From: Rakesh Bhandari (rakeshb@stanford.edu)
Date: Mon Oct 29 2001 - 14:54:04 EST

Antonio wrote:

In response to Fred's and Jerry's thoughts:
That would be my "guess:" that the increasing level of endebtedness (which
I believe took place) over the 80s and 90s (a long process indeed) would
explain the transfer of funds to the financial sector (and, a whole range
of other activities might be identified as relevant here) even if interest
rates did not increase. The mechanism for the redistribution of surplus
value [a subsumed class payment] here might have taken an institutional,
rather than market, form. The best work that suggests such a change
remains, to my knowledge, Henwood's Wall Street, even if his history stops
in the early 90s.
well there is suppose to be this comparison between Japanese and German bank 
led capitalism on the one hand and on the other hand the Anglo American model 
of capitalism that putatively subordinates productive capital to rentiers via 
the capital markets. That money was channeled through the capital markets, 
instead of banks,  gave rentiers greater powers to capture surplus value. Then 
rentiers ensured their returns through their hidden control over Greenspan 
whose commitment to NAIRU ideology was the expression of his pro rentier 
commitments. While some celebrated the capital markets for their greater 
freedom to extract capital from declining industries and plow it into the 
businesses of the future (Michael Jenses), Henwood insisted that the primary 
role of the capital markets had been simply to ensure that the lifestyles of 
the rentier class would not be undermined even as US industry lost its 
competitiveness. Indeed the greed of the rentiers became a contributing factor 
to the decline of US capitalism. This is certainly a provocative and at times 
brilliant analysis. 

The problem was that  Doug and others seemed to think that due to its financial 
repression the Japanese-German kind of capitalism would be superior in terms 
output levels, income growth, productivity, employment compared to the Anglo 
American model (see the intro to Wall Street). Japan and Germany were about to 
take over the world; then there was the American boom, coupled with on going 
problems in Germany and Japan.

 At the height of the American boom,  some argued that while the Anglo American 
model served the US in particular just fine, it should not be expected to work 
as well in other countries. So the strategy was no longer one of rolling back 
Anglo American capitalism but containing it.  So for example there was the 
struggle against IMF programs for financial liberalization in third world. 
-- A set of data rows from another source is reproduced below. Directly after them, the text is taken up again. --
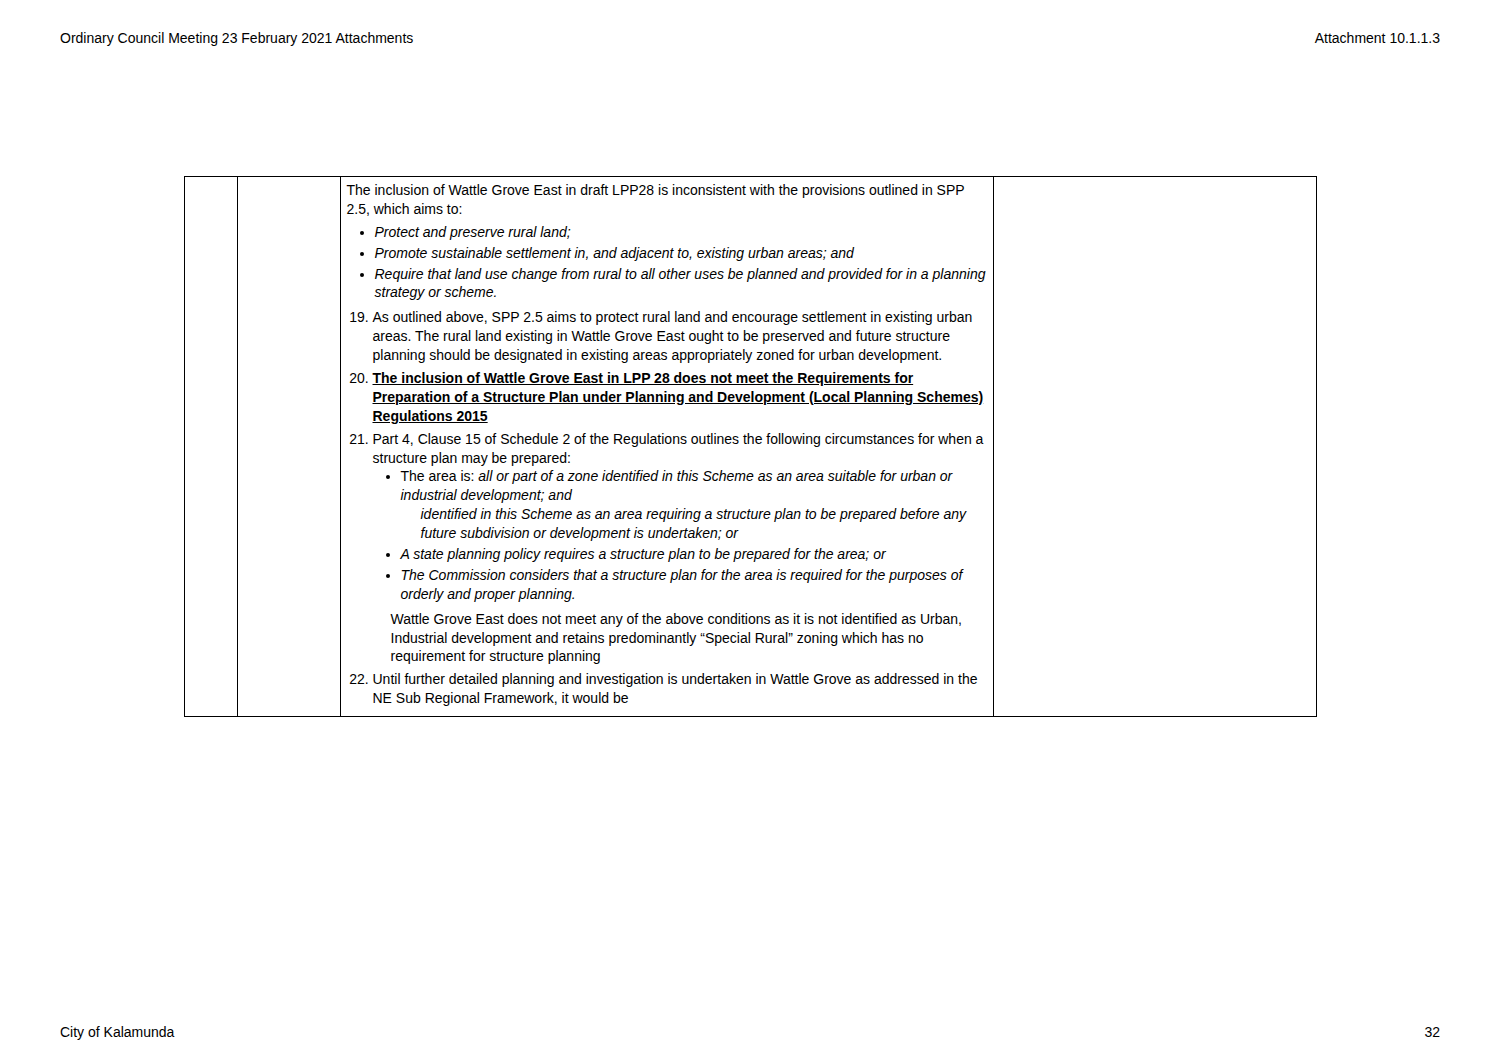Ordinary Council Meeting 23 February 2021 Attachments
Attachment 10.1.1.3
| | | The inclusion of Wattle Grove East in draft LPP28 is inconsistent with the provisions outlined in SPP 2.5, which aims to: Protect and preserve rural land; Promote sustainable settlement in, and adjacent to, existing urban areas; and Require that land use change from rural to all other uses be planned and provided for in a planning strategy or scheme. As outlined above, SPP 2.5 aims to protect rural land and encourage settlement in existing urban areas. The rural land existing in Wattle Grove East ought to be preserved and future structure planning should be designated in existing areas appropriately zoned for urban development. The inclusion of Wattle Grove East in LPP 28 does not meet the Requirements for Preparation of a Structure Plan under Planning and Development (Local Planning Schemes) Regulations 2015 Part 4, Clause 15 of Schedule 2 of the Regulations outlines the following circumstances for when a structure plan may be prepared: The area is: all or part of a zone identified in this Scheme as an area suitable for urban or industrial development; and identified in this Scheme as an area requiring a structure plan to be prepared before any future subdivision or development is undertaken; or A state planning policy requires a structure plan to be prepared for the area; or The Commission considers that a structure plan for the area is required for the purposes of orderly and proper planning. Wattle Grove East does not meet any of the above conditions as it is not identified as Urban, Industrial development and retains predominantly “Special Rural” zoning which has no requirement for structure planning Until further detailed planning and investigation is undertaken in Wattle Grove as addressed in the NE Sub Regional Framework, it would be | |
City of Kalamunda
32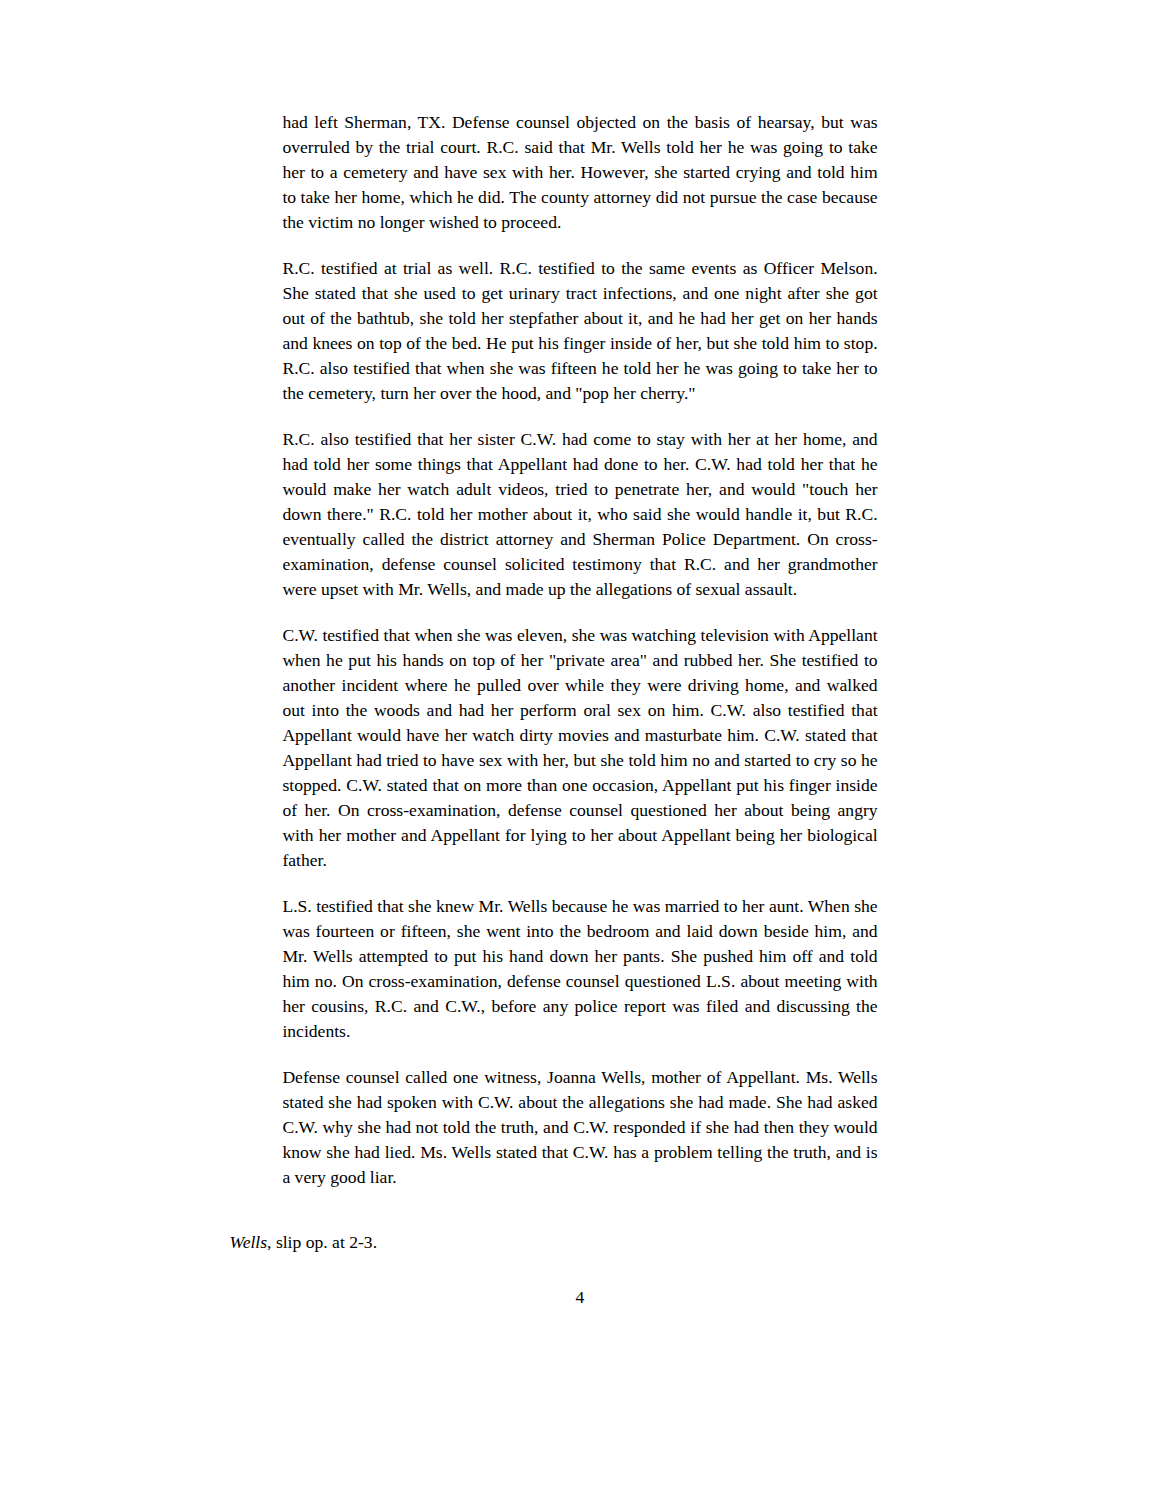had left Sherman, TX. Defense counsel objected on the basis of hearsay, but was overruled by the trial court. R.C. said that Mr. Wells told her he was going to take her to a cemetery and have sex with her. However, she started crying and told him to take her home, which he did. The county attorney did not pursue the case because the victim no longer wished to proceed.
R.C. testified at trial as well. R.C. testified to the same events as Officer Melson. She stated that she used to get urinary tract infections, and one night after she got out of the bathtub, she told her stepfather about it, and he had her get on her hands and knees on top of the bed. He put his finger inside of her, but she told him to stop. R.C. also testified that when she was fifteen he told her he was going to take her to the cemetery, turn her over the hood, and "pop her cherry."
R.C. also testified that her sister C.W. had come to stay with her at her home, and had told her some things that Appellant had done to her. C.W. had told her that he would make her watch adult videos, tried to penetrate her, and would "touch her down there." R.C. told her mother about it, who said she would handle it, but R.C. eventually called the district attorney and Sherman Police Department. On cross-examination, defense counsel solicited testimony that R.C. and her grandmother were upset with Mr. Wells, and made up the allegations of sexual assault.
C.W. testified that when she was eleven, she was watching television with Appellant when he put his hands on top of her "private area" and rubbed her. She testified to another incident where he pulled over while they were driving home, and walked out into the woods and had her perform oral sex on him. C.W. also testified that Appellant would have her watch dirty movies and masturbate him. C.W. stated that Appellant had tried to have sex with her, but she told him no and started to cry so he stopped. C.W. stated that on more than one occasion, Appellant put his finger inside of her. On cross-examination, defense counsel questioned her about being angry with her mother and Appellant for lying to her about Appellant being her biological father.
L.S. testified that she knew Mr. Wells because he was married to her aunt. When she was fourteen or fifteen, she went into the bedroom and laid down beside him, and Mr. Wells attempted to put his hand down her pants. She pushed him off and told him no. On cross-examination, defense counsel questioned L.S. about meeting with her cousins, R.C. and C.W., before any police report was filed and discussing the incidents.
Defense counsel called one witness, Joanna Wells, mother of Appellant. Ms. Wells stated she had spoken with C.W. about the allegations she had made. She had asked C.W. why she had not told the truth, and C.W. responded if she had then they would know she had lied. Ms. Wells stated that C.W. has a problem telling the truth, and is a very good liar.
Wells, slip op. at 2-3.
4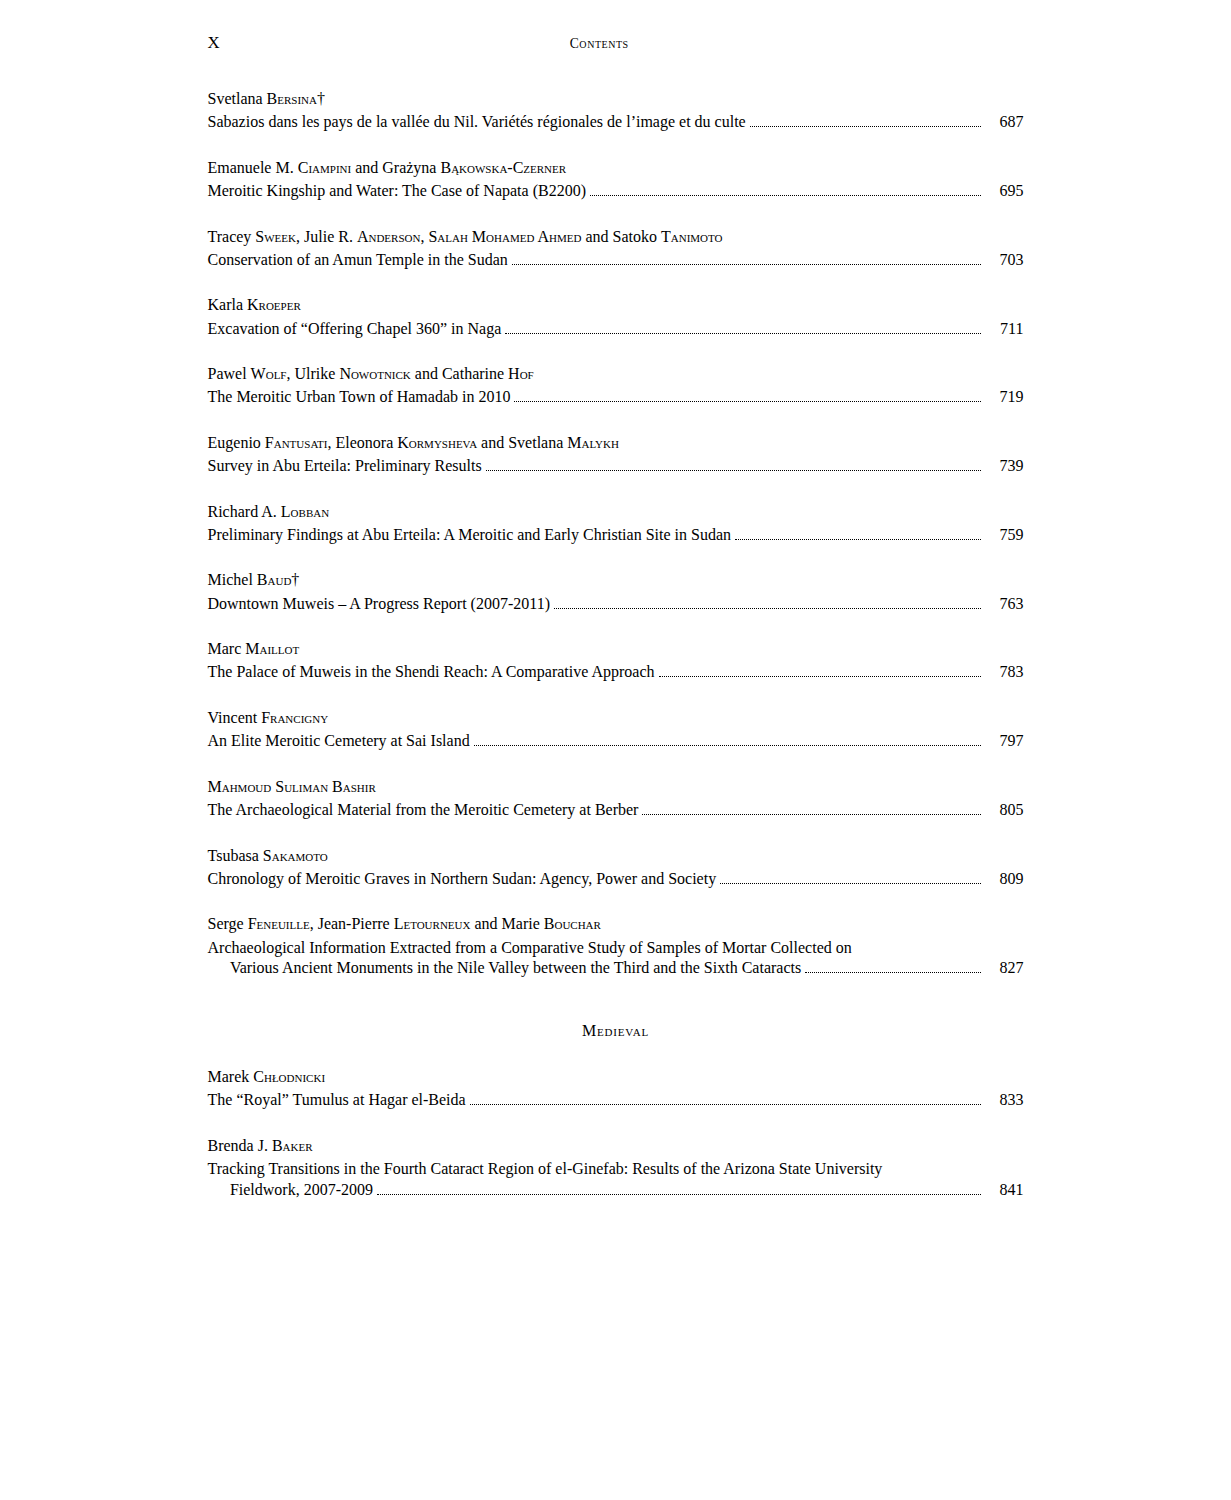X Contents
Svetlana Bersina†
Sabazios dans les pays de la vallée du Nil. Variétés régionales de l’image et du culte 687
Emanuele M. Ciampini and Grażyna Bąkowska-Czerner
Meroitic Kingship and Water: The Case of Napata (B2200) 695
Tracey Sweek, Julie R. Anderson, Salah Mohamed Ahmed and Satoko Tanimoto
Conservation of an Amun Temple in the Sudan 703
Karla Kroeper
Excavation of “Offering Chapel 360” in Naga 711
Pawel Wolf, Ulrike Nowotnick and Catharine Hof
The Meroitic Urban Town of Hamadab in 2010 719
Eugenio Fantusati, Eleonora Kormysheva and Svetlana Malykh
Survey in Abu Erteila: Preliminary Results 739
Richard A. Lobban
Preliminary Findings at Abu Erteila: A Meroitic and Early Christian Site in Sudan 759
Michel Baud†
Downtown Muweis – A Progress Report (2007-2011) 763
Marc Maillot
The Palace of Muweis in the Shendi Reach: A Comparative Approach 783
Vincent Francigny
An Elite Meroitic Cemetery at Sai Island 797
Mahmoud Suliman Bashir
The Archaeological Material from the Meroitic Cemetery at Berber 805
Tsubasa Sakamoto
Chronology of Meroitic Graves in Northern Sudan: Agency, Power and Society 809
Serge Feneuille, Jean-Pierre Letourneux and Marie Bouchar
Archaeological Information Extracted from a Comparative Study of Samples of Mortar Collected on Various Ancient Monuments in the Nile Valley between the Third and the Sixth Cataracts 827
Medieval
Marek Chłodnicki
The “Royal” Tumulus at Hagar el-Beida 833
Brenda J. Baker
Tracking Transitions in the Fourth Cataract Region of el-Ginefab: Results of the Arizona State University Fieldwork, 2007-2009 841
Now with the fall out on the stock markets it seems that "insiders", not 
rentiers, were able to hide the costs of business in order to raise funds on 
the capital  markets by defrauding the public. Millions of people seem to have 
transferred the equity in their homes and squandered their savings on 
overpriced equities, especially IPOs. This has allowed firms to have raised 
substantial sums, and insiders were able to exercise their options in very 
favorable markets. 

So it's not clear to me that insiders have lost all power to rentiers.